Precarious balances are welcome

In the middle of the Gerechtigkeitsgasse, the main street of the ancient Bern, the fountain of justice is dominated by the statue of a woman with blindfolded eyes who holds an executioner’s sword in one hand and a scale in the other. The busts of a pope, an emperor, a sultan and a mayor are at her feet, or is it their heads that she has cut off when performing her service. In any case, this indicates that the powers in place must also be subject to its judgment.
Before striking her sword, it is necessary to expect that the pros and cons will be weighed in order to render a balanced judgement. If she is blind, it is to not let herself be impressed or corrupted, to be attracted by beauty when it could be evil, or be rebuffed by the ugly that could be on the side of the truth. There will be a culprit convicted or an innocent released, which will satisfy or not the plaintiff who is seeking justice. Her well balanced common sense, her knowledge, allow her to decide, an act that precisely does not lead to a balanced situation. With her scale she will have to detect any imbalance, even small between large weights, which will allow her to decide and formulate her sentence.
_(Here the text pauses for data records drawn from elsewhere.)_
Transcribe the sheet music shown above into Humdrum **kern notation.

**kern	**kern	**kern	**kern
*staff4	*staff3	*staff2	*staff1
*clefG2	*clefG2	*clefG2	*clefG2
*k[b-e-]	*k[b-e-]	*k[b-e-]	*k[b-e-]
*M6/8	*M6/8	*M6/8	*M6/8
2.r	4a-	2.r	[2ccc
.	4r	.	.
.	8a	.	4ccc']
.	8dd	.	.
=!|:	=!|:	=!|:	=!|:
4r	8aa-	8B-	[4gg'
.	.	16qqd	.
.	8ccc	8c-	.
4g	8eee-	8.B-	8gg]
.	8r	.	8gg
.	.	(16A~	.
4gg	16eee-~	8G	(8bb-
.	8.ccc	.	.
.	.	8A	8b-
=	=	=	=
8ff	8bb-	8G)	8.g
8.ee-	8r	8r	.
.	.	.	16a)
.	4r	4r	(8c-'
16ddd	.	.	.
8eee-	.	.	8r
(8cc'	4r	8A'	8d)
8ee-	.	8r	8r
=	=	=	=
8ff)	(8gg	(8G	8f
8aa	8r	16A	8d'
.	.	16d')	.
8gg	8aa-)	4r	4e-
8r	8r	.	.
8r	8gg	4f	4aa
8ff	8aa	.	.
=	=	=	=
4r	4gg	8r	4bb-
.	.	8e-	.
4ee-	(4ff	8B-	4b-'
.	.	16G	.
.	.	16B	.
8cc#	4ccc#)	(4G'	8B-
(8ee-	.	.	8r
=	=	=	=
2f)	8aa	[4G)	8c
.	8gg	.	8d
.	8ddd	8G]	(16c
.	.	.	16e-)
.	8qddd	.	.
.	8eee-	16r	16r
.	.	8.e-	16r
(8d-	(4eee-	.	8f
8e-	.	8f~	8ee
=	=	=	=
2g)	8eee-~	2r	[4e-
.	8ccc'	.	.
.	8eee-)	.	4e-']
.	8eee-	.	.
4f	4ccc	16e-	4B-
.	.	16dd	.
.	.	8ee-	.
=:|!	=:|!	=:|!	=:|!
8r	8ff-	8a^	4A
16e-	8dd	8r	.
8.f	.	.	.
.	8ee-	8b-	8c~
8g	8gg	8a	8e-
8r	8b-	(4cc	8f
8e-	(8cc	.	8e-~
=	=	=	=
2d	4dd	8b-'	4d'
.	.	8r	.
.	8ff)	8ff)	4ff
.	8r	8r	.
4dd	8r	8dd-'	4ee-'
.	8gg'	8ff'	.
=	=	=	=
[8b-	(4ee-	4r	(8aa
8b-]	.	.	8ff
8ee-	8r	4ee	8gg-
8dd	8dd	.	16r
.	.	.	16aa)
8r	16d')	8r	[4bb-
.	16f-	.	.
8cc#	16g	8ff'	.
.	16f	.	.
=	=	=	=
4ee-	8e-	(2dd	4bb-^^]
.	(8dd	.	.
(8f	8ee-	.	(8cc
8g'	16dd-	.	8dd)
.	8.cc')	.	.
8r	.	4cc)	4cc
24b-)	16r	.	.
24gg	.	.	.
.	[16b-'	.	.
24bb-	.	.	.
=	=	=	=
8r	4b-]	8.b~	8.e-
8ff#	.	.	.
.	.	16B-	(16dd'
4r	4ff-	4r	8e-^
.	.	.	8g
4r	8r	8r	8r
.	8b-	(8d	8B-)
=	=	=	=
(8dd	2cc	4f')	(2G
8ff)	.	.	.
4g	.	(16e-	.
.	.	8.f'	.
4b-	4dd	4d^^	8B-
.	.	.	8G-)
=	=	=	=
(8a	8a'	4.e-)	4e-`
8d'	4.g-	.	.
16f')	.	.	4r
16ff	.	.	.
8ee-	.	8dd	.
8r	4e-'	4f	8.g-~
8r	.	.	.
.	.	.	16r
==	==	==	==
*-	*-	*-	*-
It looks like as if that there exists a natural balance. Nothing is less certain. We must realize that, like the acrobat walking on a thread, it is rather a permanent state of multiple imbalances that characterizes nature. Each inequality provokes a reaction to find a position called equilibrium; without such inequality nothing would happen, neither photosynthesis, nor wolf predation on sheep, nor the victory of courage over fear. It is from a dynamic perspective that a sense of continuity and predictability is established, despite the opposition of forces that can be considerable.

The result of all these forces which oppose or combine themselves has the appearances of an equilibrium; it is however only a temporarily stationary state. Good health is as ephemeral as illness; the bike only keeps in balance because it moves forward; and everything ends up changing. On the other hand, the more complex the system is and the smaller are a large number of its components, the less fragile it is. Big pieces are the most disturbing.

It’s actually very good news that nature, and our societies, function in an unbalanced way. For we do not live in a thermodynamic equilibrium that would exist if the state of A were exactly the same as that of B, which is moreover an idealized theoretical representation, never true in the real world; and we must not aspire to it. Because in this case, it would be impossible for something to happen between A and B; it would be a situation of total inactivity, without work or change, but never an expression of harmony.

Perhaps is this a state sought by meditation. If this is the case, it is to be hoped that it will be for short moments and that we will come back to life in order to avoid nothingness.